Natürlich sollte dieses Anlageinstrument an Bedingungen geknüpft sein. U.a. sind Sparpausen und frühzeitige Entnahmen nur in Notsituationen möglich. Am langfristigen und regelmäßigen Ansparen darf grundsätzlich nicht gerüttelt werden, um sich attraktive Durchschnittskurse zu sichern.
Anstatt bei Aktiensparen an Hexenverbrennung zu denken, sollte die Regierung möglichst viele Bürger an dieser marktwirtschaftlichen Wohlstandsmehrung beteiligen. Angesichts einer schwindsüchtigen gesetzlichen Rentenversicherung ist alles andere vorsätzliche Beihilfe zur Altersarmut. Übrigens wird unsere Demokratie auch an der Wohlstandsfront verteidigt.

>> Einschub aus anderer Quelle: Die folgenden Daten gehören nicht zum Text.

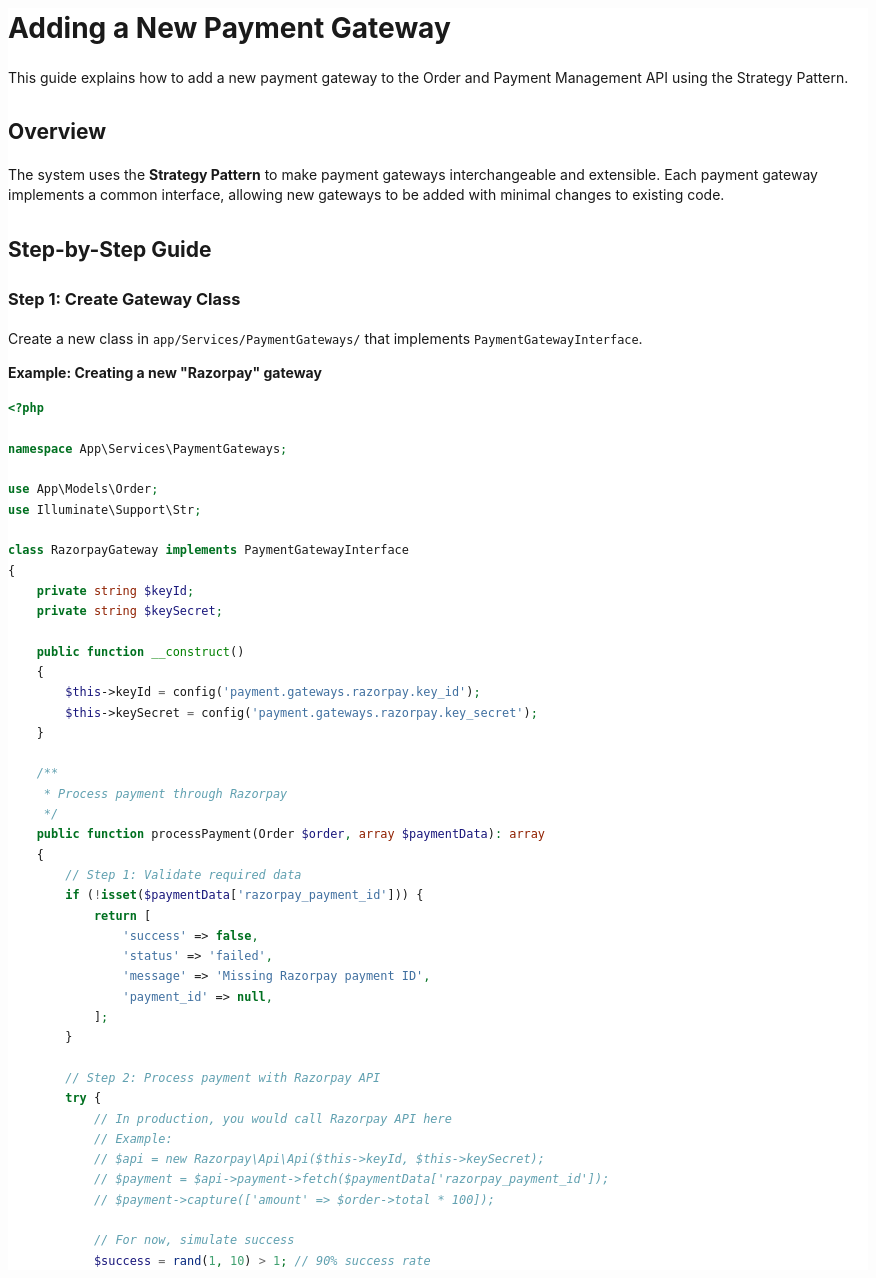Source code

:# Adding a New Payment Gateway

This guide explains how to add a new payment gateway to the Order and Payment Management API using the Strategy Pattern.

## Overview

The system uses the **Strategy Pattern** to make payment gateways interchangeable and extensible. Each payment gateway implements a common interface, allowing new gateways to be added with minimal changes to existing code.

## Step-by-Step Guide

### Step 1: Create Gateway Class

Create a new class in `app/Services/PaymentGateways/` that implements `PaymentGatewayInterface`.

**Example: Creating a new "Razorpay" gateway**

```php
<?php

namespace App\Services\PaymentGateways;

use App\Models\Order;
use Illuminate\Support\Str;

class RazorpayGateway implements PaymentGatewayInterface
{
    private string $keyId;
    private string $keySecret;

    public function __construct()
    {
        $this->keyId = config('payment.gateways.razorpay.key_id');
        $this->keySecret = config('payment.gateways.razorpay.key_secret');
    }

    /**
     * Process payment through Razorpay
     */
    public function processPayment(Order $order, array $paymentData): array
    {
        // Step 1: Validate required data
        if (!isset($paymentData['razorpay_payment_id'])) {
            return [
                'success' => false,
                'status' => 'failed',
                'message' => 'Missing Razorpay payment ID',
                'payment_id' => null,
            ];
        }

        // Step 2: Process payment with Razorpay API
        try {
            // In production, you would call Razorpay API here
            // Example:
            // $api = new Razorpay\Api\Api($this->keyId, $this->keySecret);
            // $payment = $api->payment->fetch($paymentData['razorpay_payment_id']);
            // $payment->capture(['amount' => $order->total * 100]);

            // For now, simulate success
            $success = rand(1, 10) > 1; // 90% success rate
```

Trotzdem ist mit dieser Einsicht des Staates vorerst nicht zu rechnen. Selbst die Aktien-Rente wurde auf Eis gelegt. Die Gefahr ist groß, dass sie den Erfrierungstod stirbt.
Aufgrund der unbestreitbaren Erfolge des regelmäßigen Aktien-Sparens müssen wir auch ohne staatliche Unterstützung aktiv werden. Wie wäre es z.B., wenn man seinen (Enkel-)Kindern einen Aktiensparplan zu Weihnachten schenkt. Sie werden sich vielleicht nicht unmittelbar darüber freuen, später aber umso mehr. Und besser als selbstgestrickte Socken ist er auf jeden Fall.
Und sich selbst darf man dieses Geschenk auch auf den Gabentisch legen.